1928 год — аресты по всей Москве, разгром университета. Воронский получил свою долю. Раковский, Радек, Сосновский — в политизоляторах. Воронский — в ссылке в Липецке. Это объясняется энергичным ходатайством Крупской, которой, по ее словам, поручил Ленин присматривать за здоровьем Воронского.
Крупская, сама подписавшая основную программу — платформу 83 — спасала жизнь Воронского, пока могла.
В 1938 году Крупская умерла.
По сведениям печати, смерть Воронского отнесена к 1944 году. На самом же деле никто из товарищей с Воронским позже 1937 года не встречался. Личное следственное дело Воронского уничтожено неизвестной рукой.
Воронский подписал платформу 83 — основную программу левой оппозиции, под этим именем программа вошла в историю. Однако первоначальная программа эта называлась платформа 84. Восемьдесят четвертой была подпись Крупской, которую впоследствии Крупская сняла под нажимом Сталина. В Москве мрачно острили, что Сталин угрожал Крупской, что объявит женой Ленина Артюхину. Эти мрачные остроты не очень были далеки от истины. Примеров этому в истории было сколько угодно.
Крупская даже выступала в защиту оппозиции на какой-то партийной конференции, но была немедленно дезавуирована Ярославским.
По специальному решению — уточнению сего деликатного и кровавого предмета — лидеры, т. е. подписавшие платформу, письма в ЦК и так далее, лишались права партийной реабилитации и восстанавливались в правах только гражданских.
Но это решение было принято не сразу. Задолго до этого решения ходатайство о партийной реабилитации возбудила дочь Воронского, на основании несостоявшихся исключений в тридцатые годы, — когда расстрел, уничтожение обгоняли формальности, вроде исключения из партии.
Жена Воронского давно умерла в лагерях, дочь вынесла двадцать два года на Колыме, — пять в лагере на Эдьгене и семнадцать в самой Колыме
Семнадцатилетней девочкой она туда уехала — вернулась седой и больной матерью двух девочек.
Считал бы Воронский при его принципиальности, высоком нравственном требовании к себе возможным для себя заявление о реабилитации — не знаю. Ответить на этот вопрос не могу. Но дочь подала заявление, и Александр Константинович Воронский получил полную партийную реабилитацию.

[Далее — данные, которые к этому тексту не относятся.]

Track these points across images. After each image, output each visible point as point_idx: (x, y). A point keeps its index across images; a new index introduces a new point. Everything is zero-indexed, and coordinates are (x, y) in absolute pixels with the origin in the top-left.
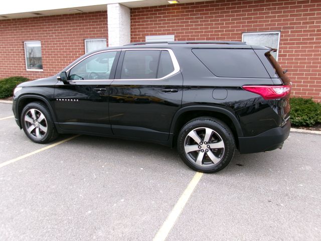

Раньше 1967 года о Воронском не писали. Книжки его издавались очень туго. «За живой и мертвой-водой» издали только в 1970 году — через пятнадцать лет после реабилитации; сборник критических статей тщательно отфильтровывался, чтобы вытравить сомнительный дух.
Через год или два после реабилитации дочери Воронского понадобилась какая-то справка в ЦК о партийном стаже отца. Работник секретариата, занятый этими делами, сообщил, что выдать справки не может, потому что ее отец реабилитирован неправильно: «Он, как подписавший платформу, не подлежит реабилитации».
Работник ЦК заявил: «Еще надо поглядеть, кто вашему отцу давал рекомендацию для реабилитации».
Но, посмотрев эти рекомендации, он успокоился и быстро выдал требуемую справку.
Заявление в ЦК о реабилитации Воронского написали Микоян, тогдашний председатель ЦKK СССР, и Елена Стасова.